- [JOB]:
Format the lines of the listing below as a JSON list of strings, one string per line with blank lines left out. Start at the line that contains "order: Polypodiales" and end at the line that contains "common name: Hart's-tongue fern", including both of those lines.

-- Begin DATASET --

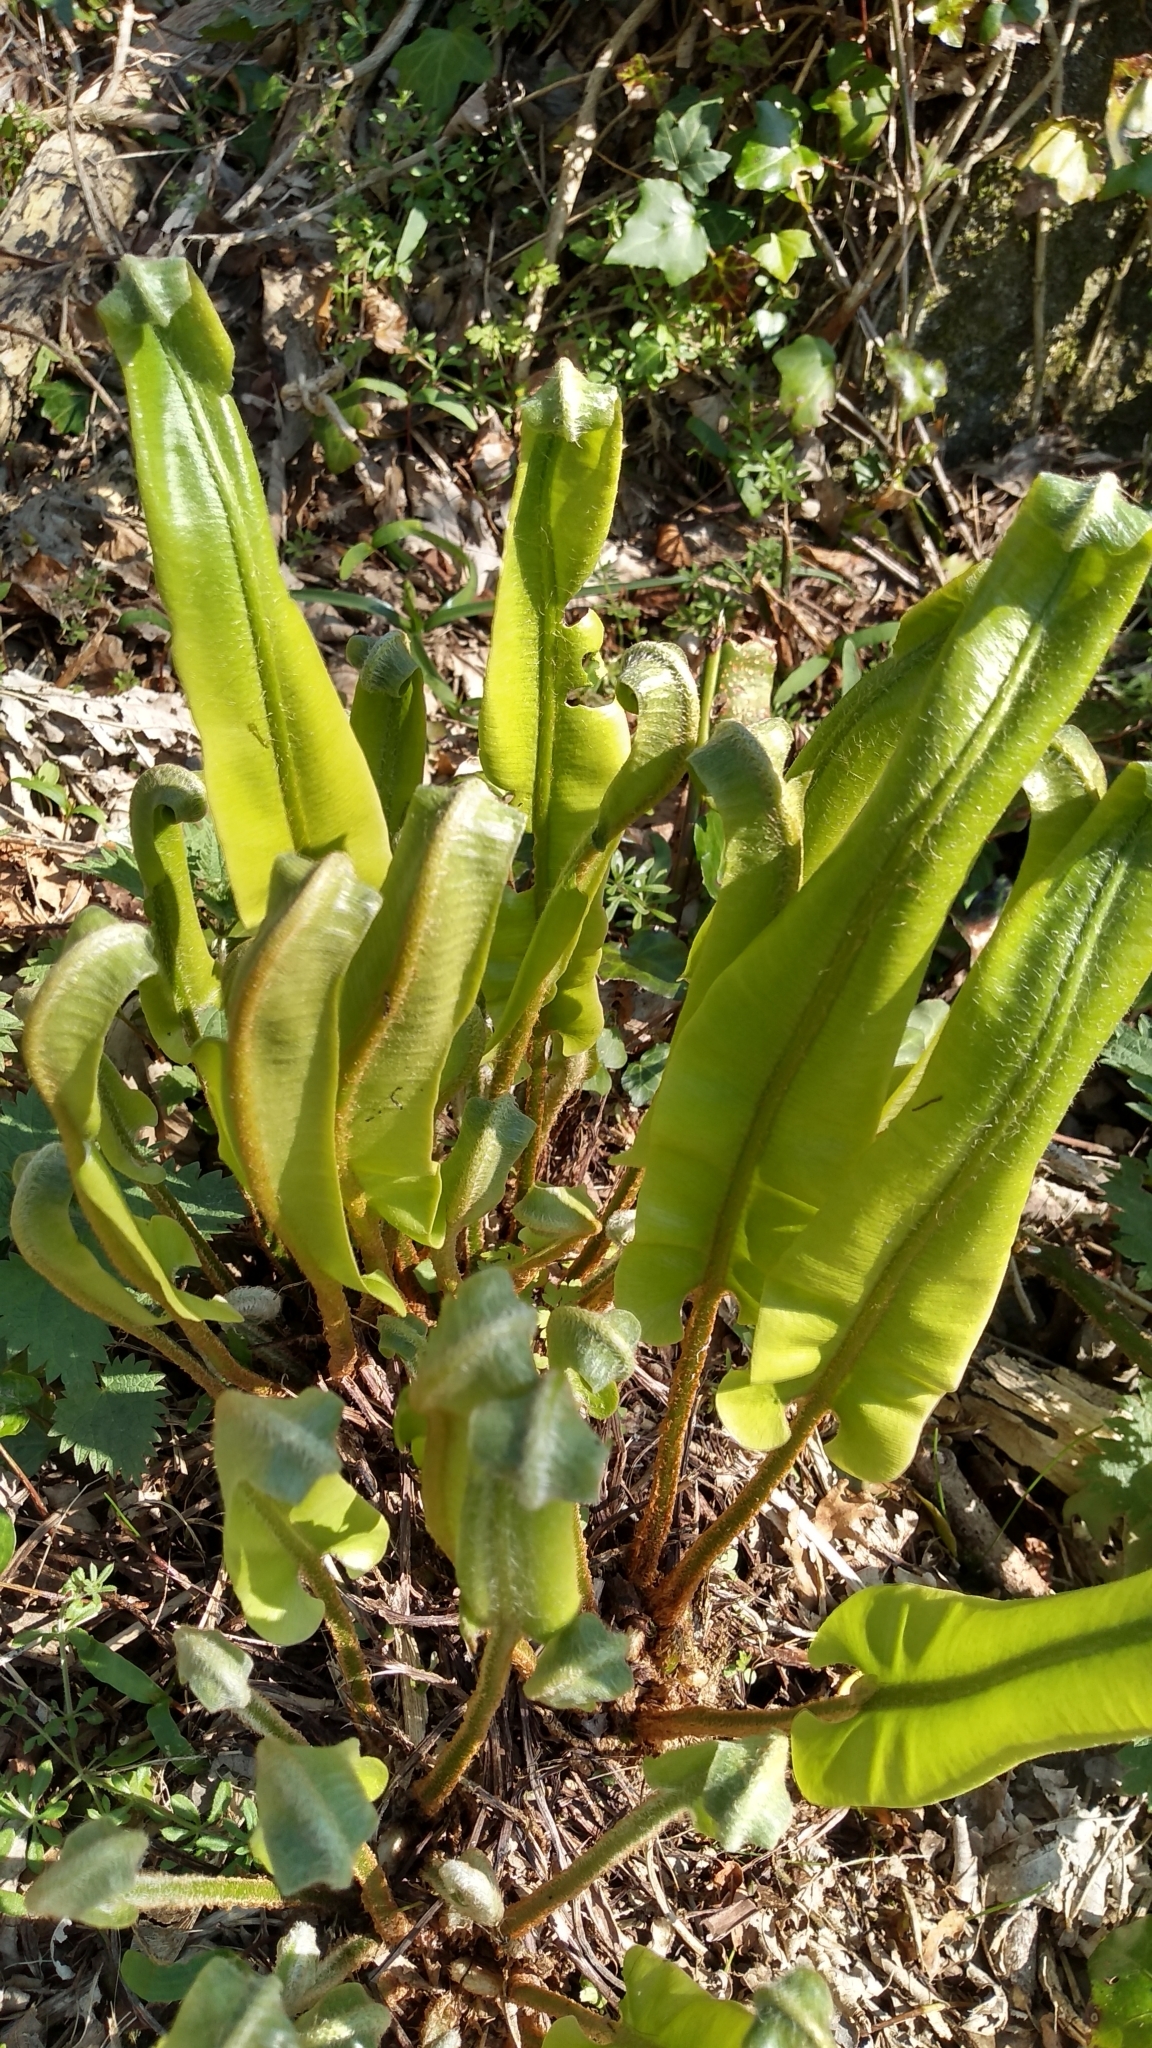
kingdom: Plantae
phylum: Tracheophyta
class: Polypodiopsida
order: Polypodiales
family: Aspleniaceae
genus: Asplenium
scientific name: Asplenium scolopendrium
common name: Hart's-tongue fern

-- End DATASET --
-- Begin DATASET --

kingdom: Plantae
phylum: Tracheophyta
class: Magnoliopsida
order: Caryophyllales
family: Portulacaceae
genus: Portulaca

-- End DATASET --
-- Begin DATASET --

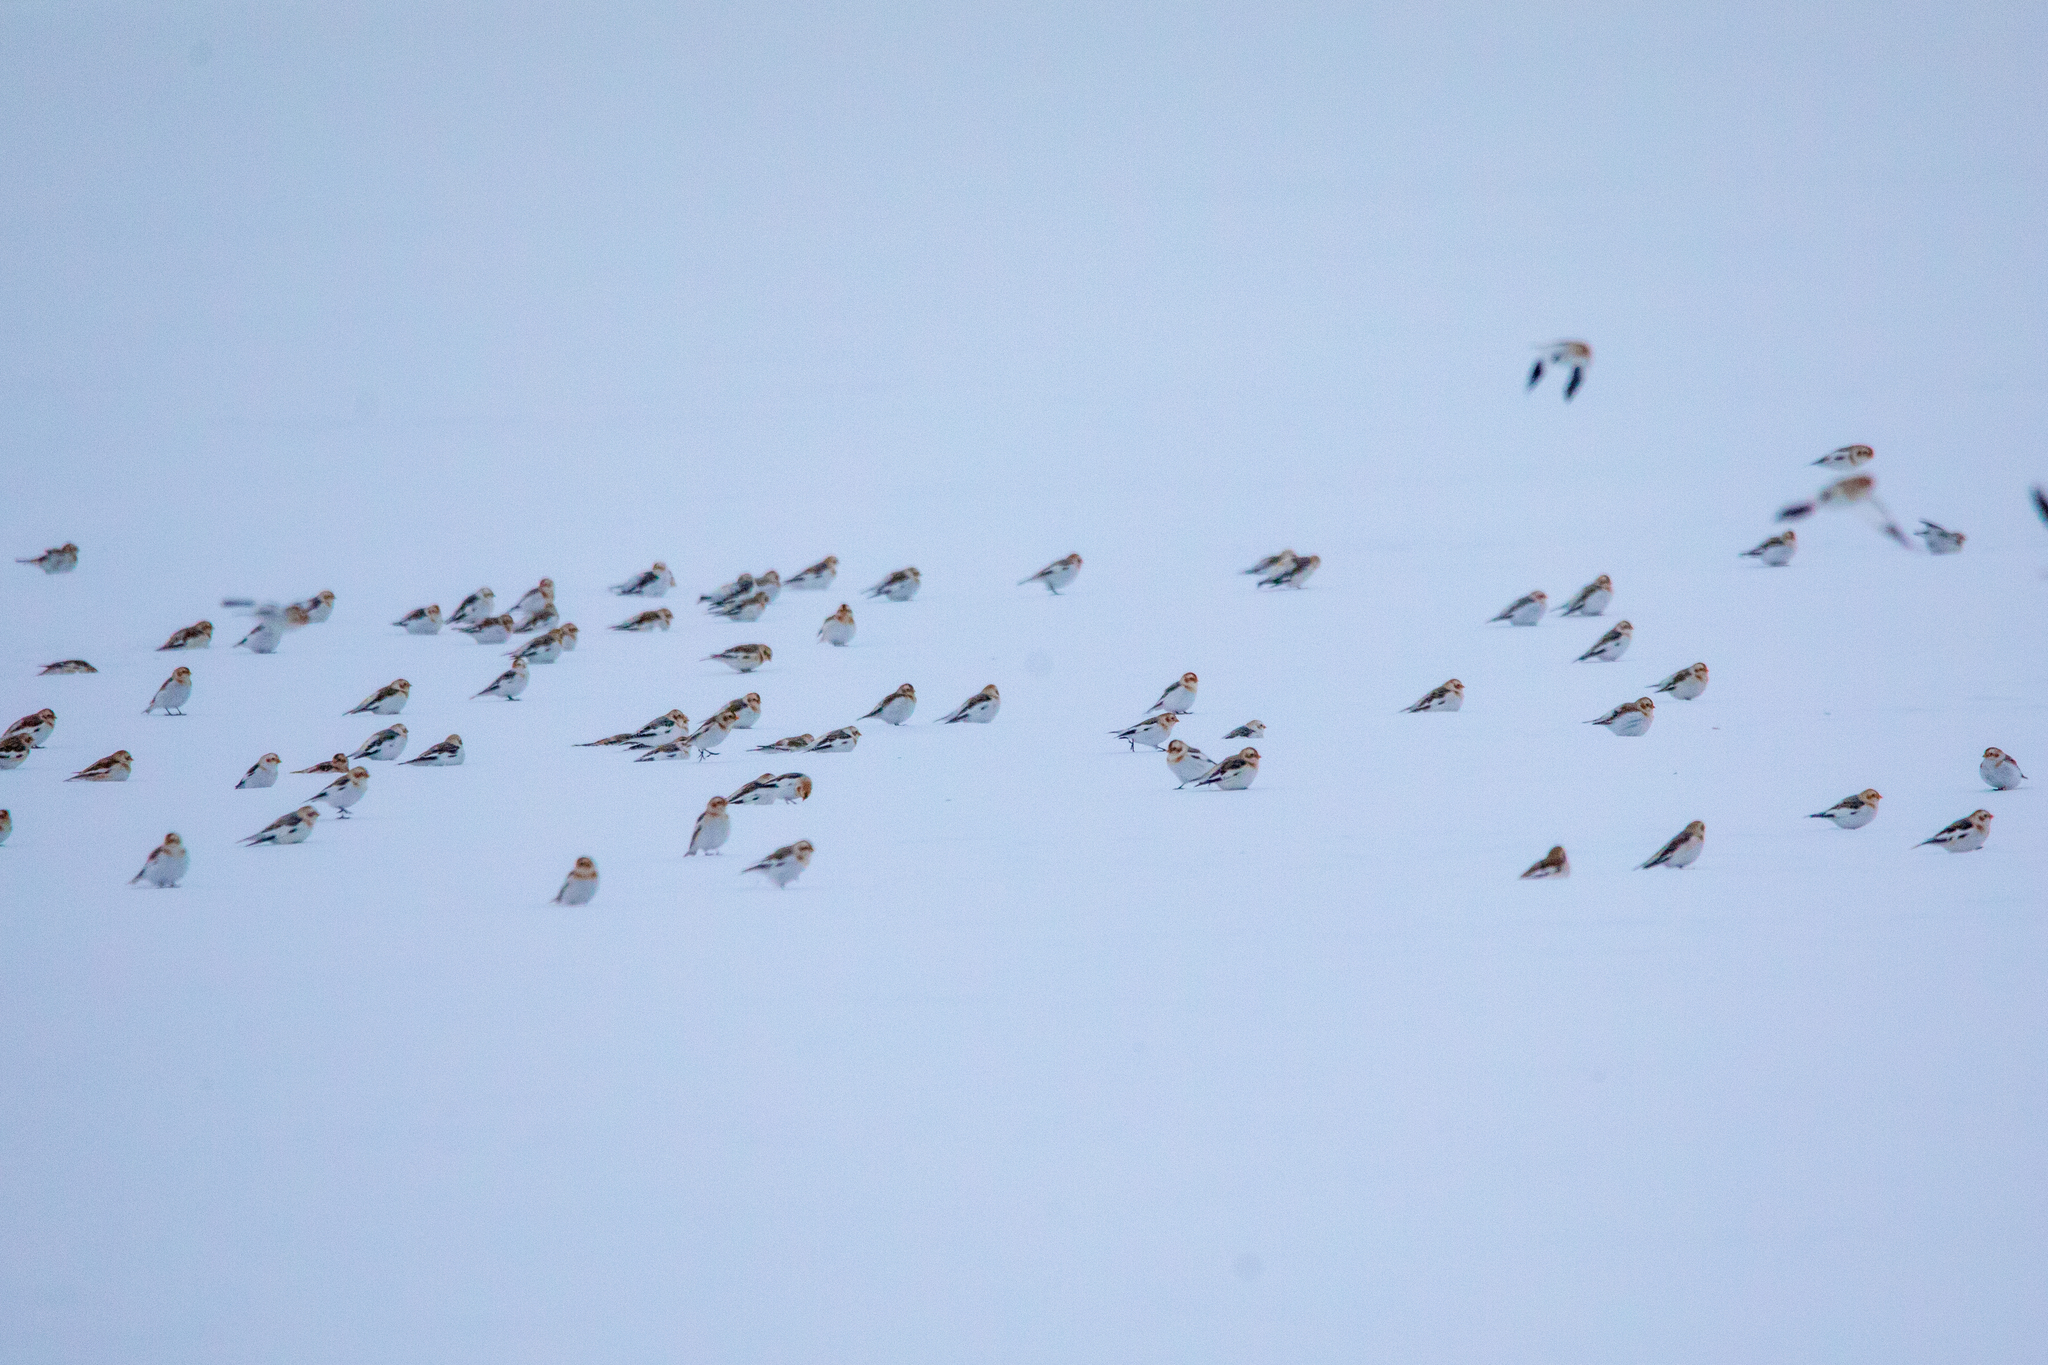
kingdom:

-- End DATASET --

- [SOLUTION TO THIS EXERCISE]:
[
  "order: Polypodiales",
  "family: Aspleniaceae",
  "genus: Asplenium",
  "scientific name: Asplenium scolopendrium",
  "common name: Hart's-tongue fern"
]